### Activity 1
In the film review, what is Raja's profession?
### Activity 2
Reproduce the film review from "The first time" up to and including "all the world?".
### Activity 3
Carry on writing the film review from the point where it stops.

### Text segment
The first time I saw this film about 9 years back, I was totally rapt. So today when I picked this film, it was with a happy expectation of a treat. I was not disappointed. If anything, the film seemed even more enthralling this time. It’s just marvellous in every way!!
for what shall I wield a dagger, O Lord?
what can I pluck it out of
or plunge it into
when you are all the world?
Devara Dasimayya, 10th century Indian poet-saint
The film grabs me straight from this quote in the opening credits. This is my personal Weltanschauung, my world view, in a nutshell. I am amazed that it came out of the mind of a 10th century thinker whom I had never before heard of!
Meenakshi (Konkana Sen) is a young Tamil Brahmin woman with a small child who is travelling to her in-laws’ home from her parents’ home in the forests. Raja (Rahul Bose) is a wild-life photographer returning to the city after completing a project. Protective parents and a mutual acquaintance results in Raja promising to look after Meenakshi on the journey.

### Dataset entries
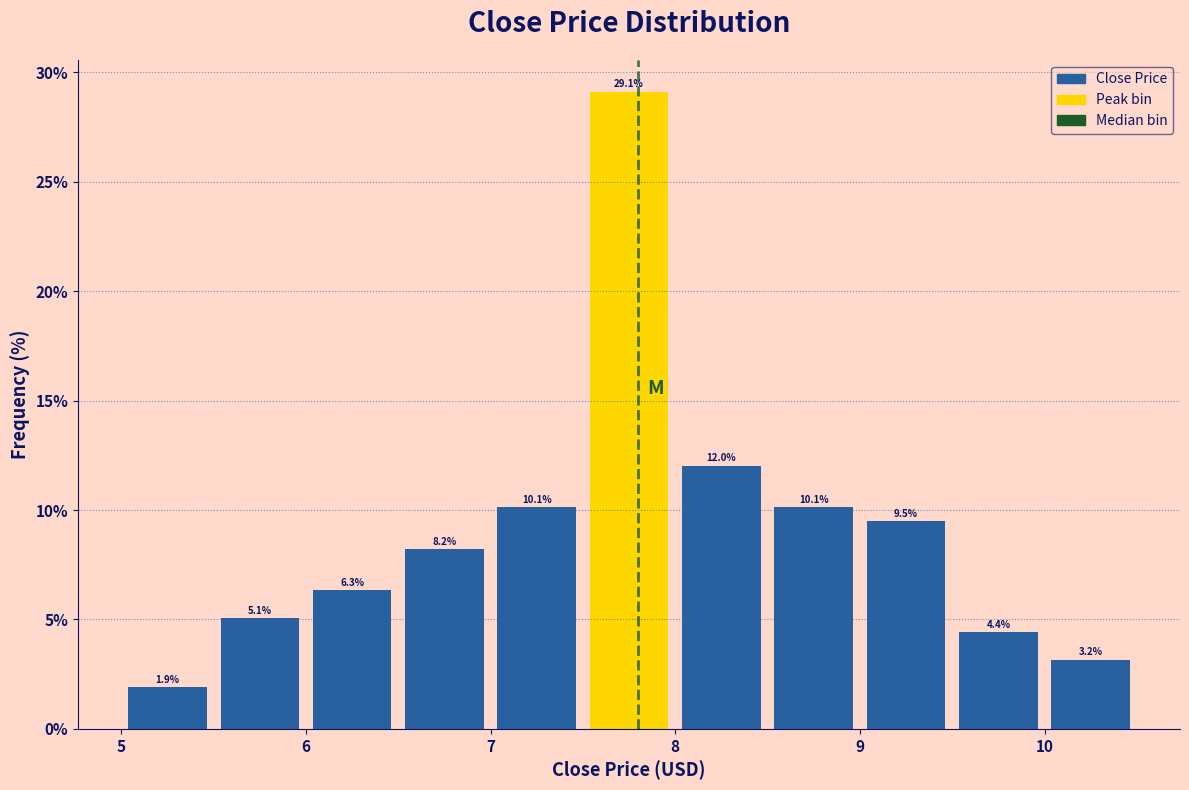

Reading left to right, transcribe this chart: for each bar, give the range it covers on the x-axis and its height.

5.0 to 5.5: 1.9
5.5 to 6.0: 5.1
6.0 to 6.5: 6.3
6.5 to 7.0: 8.2
7.0 to 7.5: 10.1
7.5 to 8.0: 29.1
8.0 to 8.5: 12.0
8.5 to 9.0: 10.1
9.0 to 9.5: 9.5
9.5 to 10.0: 4.4
10.0 to 10.5: 3.2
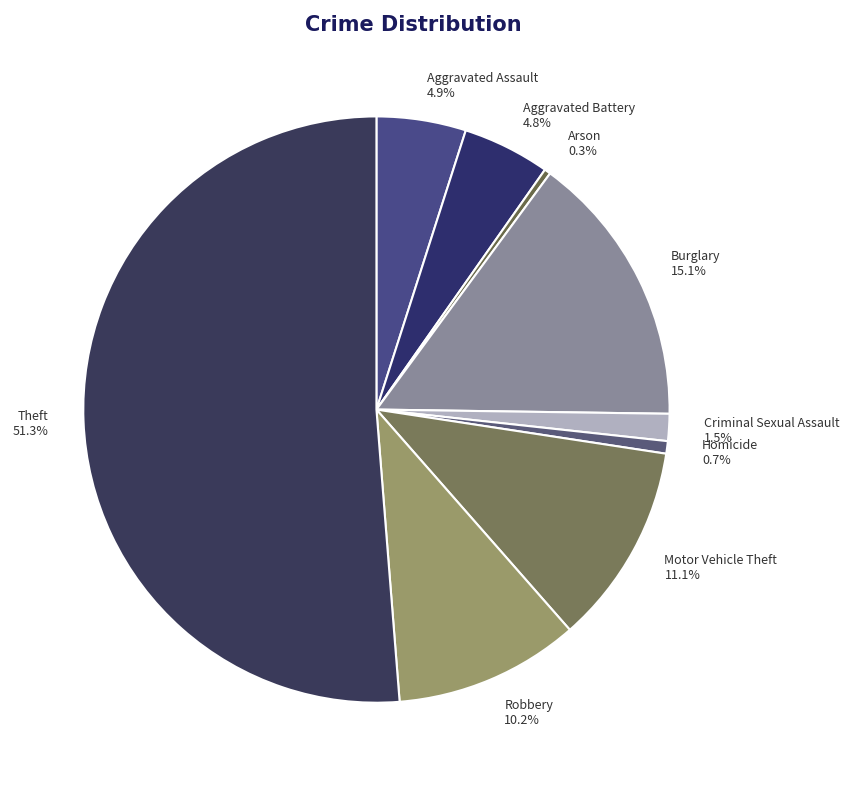

The Theft slice represents 51% of the pie. True or false?

True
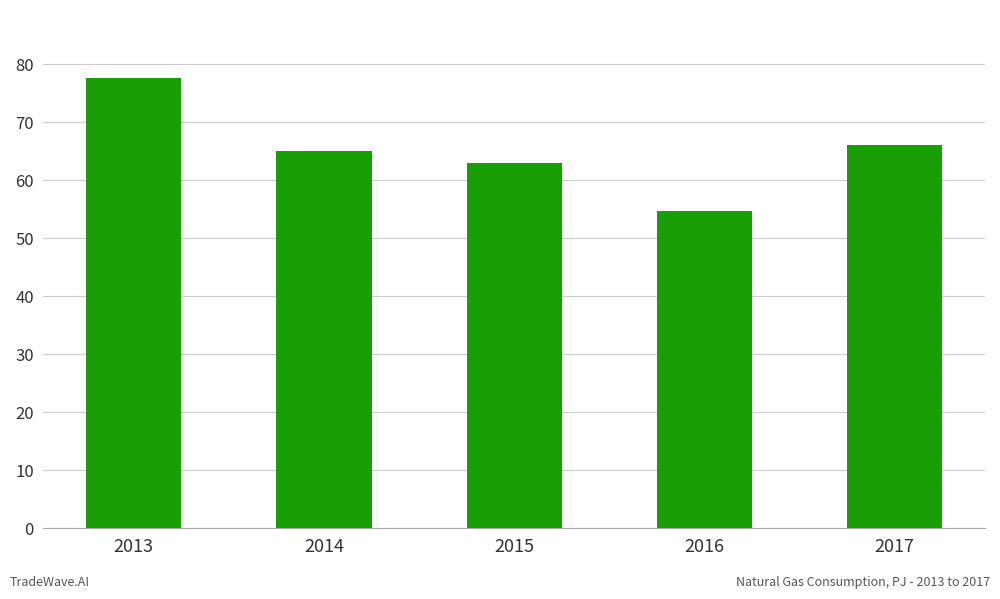

What value does the data have at 2016?

54.8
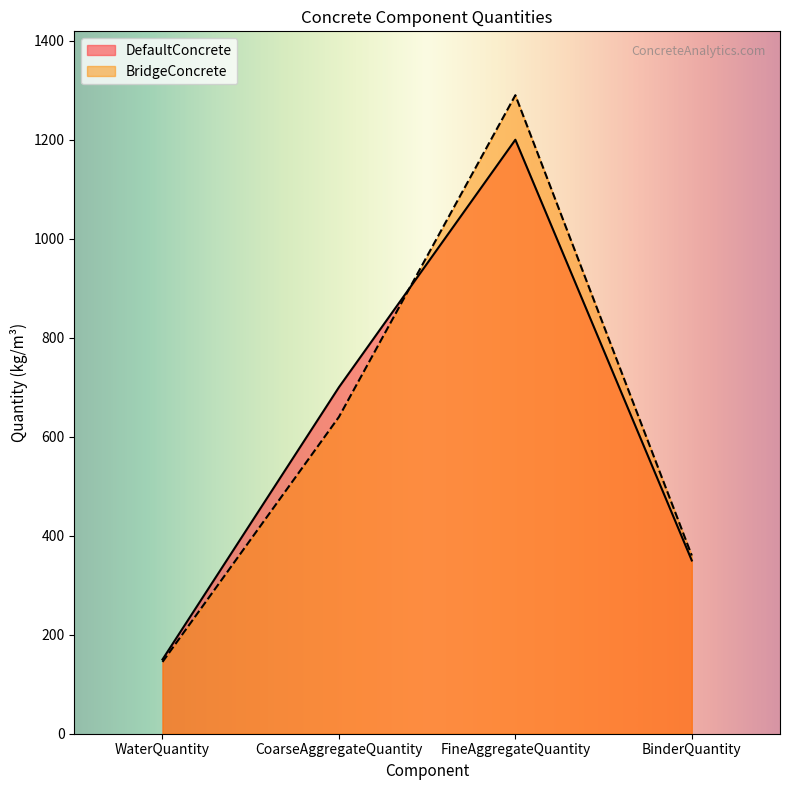

True or false: DefaultConcrete has more than 2 points higher than both neighbors.

False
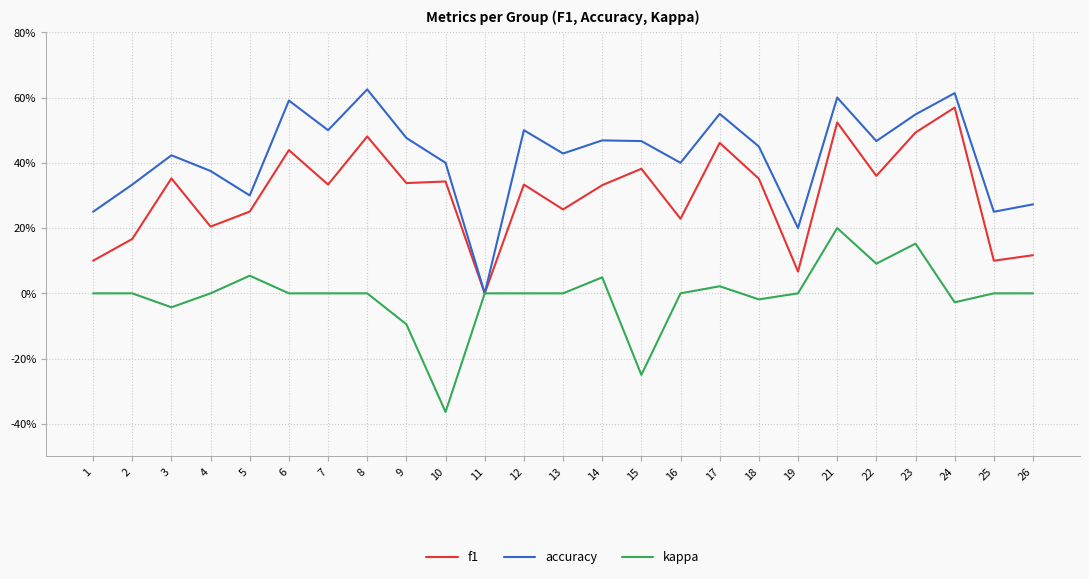

What are all the series names shown in the legend?

f1, accuracy, kappa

### Exercise response 1
He is a wild-life photographer.

### Exercise response 2
The first time I saw this film about 9 years back, I was totally rapt. So today when I picked this film, it was with a happy expectation of a treat. I was not disappointed. If anything, the film seemed even more enthralling this time. It’s just marvellous in every way!!
for what shall I wield a dagger, O Lord?
what can I pluck it out of
or plunge it into
when you are all the world?

### Exercise response 3
Thus we enter this microcosmic world within a bus. This world is interesting and varied, just as our real world is. There is a couple canoodling under a blanket, a group of young adults singing noisily, an older Sikh man worrying about personal matters, an old Muslim couple enjoying gentle companionship, a bad tempered spinster, a drinking and bridge-playing group of men (1 heart, 2 spade, pass – how did it end? I am side-tracked..), a mother travelling with her intellectually challenged teen and so on.
In this little ecosystem, an un-namable relationship develops between Meenakshi and Raja. I like it that they are travelling from hill-country to the plains, perhaps an analogy for being in between two worlds, in no-man’s land as it were. They are stopped at an unpassable road. We join the passengers in getting off the bus to view this beautiful and isolated world. A sense of unreality descends. In this world, anything can happen – and does. The bus has wandered into an area rocked by communal violence and today it is the Hindus wanting Muslim blood.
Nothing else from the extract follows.